Work instruction:
Please copy out the records that follow exactly as they stand.

Material for this task:
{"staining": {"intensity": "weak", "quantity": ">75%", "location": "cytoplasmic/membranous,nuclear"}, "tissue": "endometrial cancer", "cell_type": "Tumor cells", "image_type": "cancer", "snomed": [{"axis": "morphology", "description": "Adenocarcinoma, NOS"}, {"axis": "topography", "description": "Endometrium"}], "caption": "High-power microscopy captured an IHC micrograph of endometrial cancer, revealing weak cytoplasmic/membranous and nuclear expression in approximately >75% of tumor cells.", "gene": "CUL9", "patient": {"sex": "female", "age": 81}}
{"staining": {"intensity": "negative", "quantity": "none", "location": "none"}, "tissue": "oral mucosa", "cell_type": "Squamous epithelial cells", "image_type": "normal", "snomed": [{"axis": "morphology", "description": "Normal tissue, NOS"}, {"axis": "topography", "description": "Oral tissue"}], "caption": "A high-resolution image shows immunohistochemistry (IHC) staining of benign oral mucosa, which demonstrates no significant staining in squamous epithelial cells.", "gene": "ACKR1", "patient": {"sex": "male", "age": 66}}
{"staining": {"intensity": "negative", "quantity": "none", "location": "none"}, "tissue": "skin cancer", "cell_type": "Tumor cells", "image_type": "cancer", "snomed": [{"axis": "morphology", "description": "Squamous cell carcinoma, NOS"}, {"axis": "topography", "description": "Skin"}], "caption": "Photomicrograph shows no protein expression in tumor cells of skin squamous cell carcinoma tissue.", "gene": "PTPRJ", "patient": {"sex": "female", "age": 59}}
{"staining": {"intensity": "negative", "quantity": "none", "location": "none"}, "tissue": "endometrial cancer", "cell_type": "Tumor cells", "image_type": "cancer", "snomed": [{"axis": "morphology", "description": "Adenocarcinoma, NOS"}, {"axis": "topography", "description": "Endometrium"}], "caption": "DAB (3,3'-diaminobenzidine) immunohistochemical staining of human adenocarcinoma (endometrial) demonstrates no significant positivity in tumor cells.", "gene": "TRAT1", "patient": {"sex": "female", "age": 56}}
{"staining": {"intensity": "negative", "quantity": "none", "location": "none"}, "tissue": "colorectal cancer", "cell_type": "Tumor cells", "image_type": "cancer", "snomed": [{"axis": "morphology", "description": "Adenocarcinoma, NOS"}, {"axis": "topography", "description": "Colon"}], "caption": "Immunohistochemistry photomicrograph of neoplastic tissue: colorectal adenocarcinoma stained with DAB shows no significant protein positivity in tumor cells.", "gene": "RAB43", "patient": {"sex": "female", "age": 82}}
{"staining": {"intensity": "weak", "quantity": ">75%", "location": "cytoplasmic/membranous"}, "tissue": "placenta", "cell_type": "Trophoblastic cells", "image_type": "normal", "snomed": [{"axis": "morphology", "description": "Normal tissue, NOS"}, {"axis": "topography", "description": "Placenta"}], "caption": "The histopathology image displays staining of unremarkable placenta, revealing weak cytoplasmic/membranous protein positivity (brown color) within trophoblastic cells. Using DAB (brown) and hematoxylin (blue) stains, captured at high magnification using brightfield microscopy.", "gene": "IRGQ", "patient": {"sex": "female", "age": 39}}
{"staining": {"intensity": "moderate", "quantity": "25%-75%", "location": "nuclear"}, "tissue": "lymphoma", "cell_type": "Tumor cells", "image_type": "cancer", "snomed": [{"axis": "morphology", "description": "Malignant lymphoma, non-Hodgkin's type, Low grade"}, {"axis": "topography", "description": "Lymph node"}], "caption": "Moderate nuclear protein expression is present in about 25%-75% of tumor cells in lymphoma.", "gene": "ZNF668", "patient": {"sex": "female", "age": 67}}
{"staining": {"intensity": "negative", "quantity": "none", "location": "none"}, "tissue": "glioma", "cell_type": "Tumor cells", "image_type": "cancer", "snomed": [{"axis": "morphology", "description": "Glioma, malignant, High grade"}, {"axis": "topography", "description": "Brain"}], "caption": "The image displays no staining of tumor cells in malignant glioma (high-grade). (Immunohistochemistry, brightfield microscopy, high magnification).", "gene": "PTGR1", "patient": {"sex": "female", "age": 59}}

Task response:
{"staining": {"intensity": "weak", "quantity": ">75%", "location": "cytoplasmic/membranous,nuclear"}, "tissue": "endometrial cancer", "cell_type": "Tumor cells", "image_type": "cancer", "snomed": [{"axis": "morphology", "description": "Adenocarcinoma, NOS"}, {"axis": "topography", "description": "Endometrium"}], "caption": "High-power microscopy captured an IHC micrograph of endometrial cancer, revealing weak cytoplasmic/membranous and nuclear expression in approximately >75% of tumor cells.", "gene": "CUL9", "patient": {"sex": "female", "age": 81}}
{"staining": {"intensity": "negative", "quantity": "none", "location": "none"}, "tissue": "oral mucosa", "cell_type": "Squamous epithelial cells", "image_type": "normal", "snomed": [{"axis": "morphology", "description": "Normal tissue, NOS"}, {"axis": "topography", "description": "Oral tissue"}], "caption": "A high-resolution image shows immunohistochemistry (IHC) staining of benign oral mucosa, which demonstrates no significant staining in squamous epithelial cells.", "gene": "ACKR1", "patient": {"sex": "male", "age": 66}}
{"staining": {"intensity": "negative", "quantity": "none", "location": "none"}, "tissue": "skin cancer", "cell_type": "Tumor cells", "image_type": "cancer", "snomed": [{"axis": "morphology", "description": "Squamous cell carcinoma, NOS"}, {"axis": "topography", "description": "Skin"}], "caption": "Photomicrograph shows no protein expression in tumor cells of skin squamous cell carcinoma tissue.", "gene": "PTPRJ", "patient": {"sex": "female", "age": 59}}
{"staining": {"intensity": "negative", "quantity": "none", "location": "none"}, "tissue": "endometrial cancer", "cell_type": "Tumor cells", "image_type": "cancer", "snomed": [{"axis": "morphology", "description": "Adenocarcinoma, NOS"}, {"axis": "topography", "description": "Endometrium"}], "caption": "DAB (3,3'-diaminobenzidine) immunohistochemical staining of human adenocarcinoma (endometrial) demonstrates no significant positivity in tumor cells.", "gene": "TRAT1", "patient": {"sex": "female", "age": 56}}
{"staining": {"intensity": "negative", "quantity": "none", "location": "none"}, "tissue": "colorectal cancer", "cell_type": "Tumor cells", "image_type": "cancer", "snomed": [{"axis": "morphology", "description": "Adenocarcinoma, NOS"}, {"axis": "topography", "description": "Colon"}], "caption": "Immunohistochemistry photomicrograph of neoplastic tissue: colorectal adenocarcinoma stained with DAB shows no significant protein positivity in tumor cells.", "gene": "RAB43", "patient": {"sex": "female", "age": 82}}
{"staining": {"intensity": "weak", "quantity": ">75%", "location": "cytoplasmic/membranous"}, "tissue": "placenta", "cell_type": "Trophoblastic cells", "image_type": "normal", "snomed": [{"axis": "morphology", "description": "Normal tissue, NOS"}, {"axis": "topography", "description": "Placenta"}], "caption": "The histopathology image displays staining of unremarkable placenta, revealing weak cytoplasmic/membranous protein positivity (brown color) within trophoblastic cells. Using DAB (brown) and hematoxylin (blue) stains, captured at high magnification using brightfield microscopy.", "gene": "IRGQ", "patient": {"sex": "female", "age": 39}}
{"staining": {"intensity": "moderate", "quantity": "25%-75%", "location": "nuclear"}, "tissue": "lymphoma", "cell_type": "Tumor cells", "image_type": "cancer", "snomed": [{"axis": "morphology", "description": "Malignant lymphoma, non-Hodgkin's type, Low grade"}, {"axis": "topography", "description": "Lymph node"}], "caption": "Moderate nuclear protein expression is present in about 25%-75% of tumor cells in lymphoma.", "gene": "ZNF668", "patient": {"sex": "female", "age": 67}}
{"staining": {"intensity": "negative", "quantity": "none", "location": "none"}, "tissue": "glioma", "cell_type": "Tumor cells", "image_type": "cancer", "snomed": [{"axis": "morphology", "description": "Glioma, malignant, High grade"}, {"axis": "topography", "description": "Brain"}], "caption": "The image displays no staining of tumor cells in malignant glioma (high-grade). (Immunohistochemistry, brightfield microscopy, high magnification).", "gene": "PTGR1", "patient": {"sex": "female", "age": 59}}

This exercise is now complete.